> [Given records]:

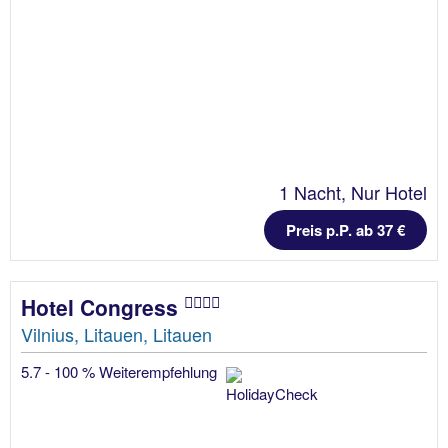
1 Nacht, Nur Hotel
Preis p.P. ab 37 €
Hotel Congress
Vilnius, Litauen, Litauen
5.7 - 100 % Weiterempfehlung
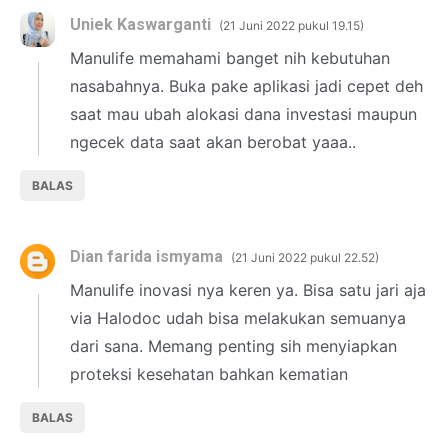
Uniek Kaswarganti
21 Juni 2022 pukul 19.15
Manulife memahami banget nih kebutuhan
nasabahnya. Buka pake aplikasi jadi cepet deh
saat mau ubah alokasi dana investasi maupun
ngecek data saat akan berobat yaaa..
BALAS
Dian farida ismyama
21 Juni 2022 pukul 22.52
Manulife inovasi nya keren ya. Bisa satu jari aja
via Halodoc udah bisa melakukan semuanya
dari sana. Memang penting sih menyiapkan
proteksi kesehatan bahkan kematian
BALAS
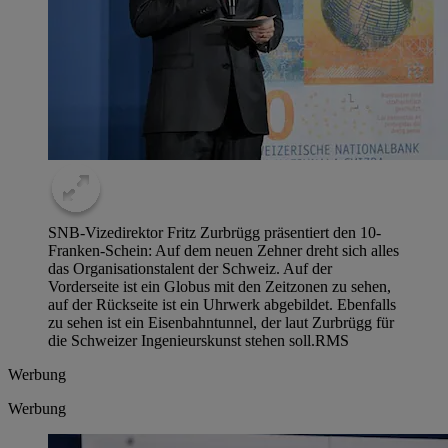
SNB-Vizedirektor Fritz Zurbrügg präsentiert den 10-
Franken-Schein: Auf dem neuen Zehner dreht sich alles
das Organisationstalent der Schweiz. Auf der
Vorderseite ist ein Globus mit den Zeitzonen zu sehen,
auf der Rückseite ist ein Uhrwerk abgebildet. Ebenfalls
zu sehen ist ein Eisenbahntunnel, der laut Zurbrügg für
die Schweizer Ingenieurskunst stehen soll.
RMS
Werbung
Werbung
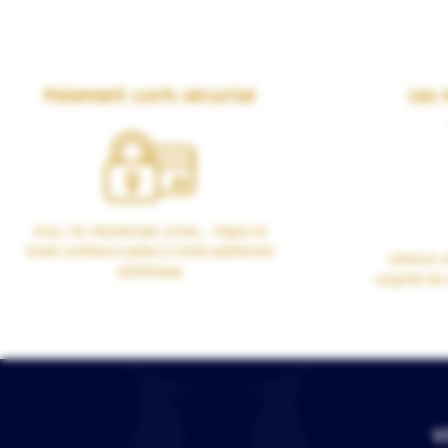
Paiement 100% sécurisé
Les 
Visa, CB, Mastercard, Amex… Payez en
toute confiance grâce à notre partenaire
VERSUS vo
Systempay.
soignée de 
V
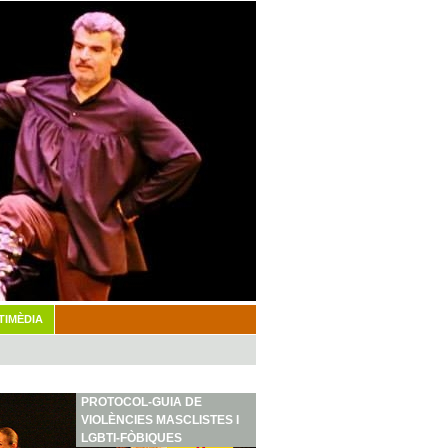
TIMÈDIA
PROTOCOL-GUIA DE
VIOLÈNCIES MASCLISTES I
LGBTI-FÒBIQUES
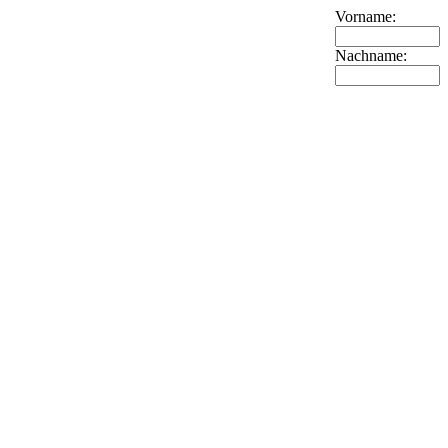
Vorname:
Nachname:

> [Task statement]:
Nothing outside the stretch above, from the line with "Hotel Congress" through the line with "21 Juni 2022 pukul 22.52", is set down. Transcribe that stretch exactly, ends included, but not its pictures.

> [Response to the task]:
Hotel Congress
Vilnius, Litauen, Litauen
5.7 - 100 % Weiterempfehlung
Uniek Kaswarganti
21 Juni 2022 pukul 19.15
Manulife memahami banget nih kebutuhan
nasabahnya. Buka pake aplikasi jadi cepet deh
saat mau ubah alokasi dana investasi maupun
ngecek data saat akan berobat yaaa..
BALAS
Dian farida ismyama
21 Juni 2022 pukul 22.52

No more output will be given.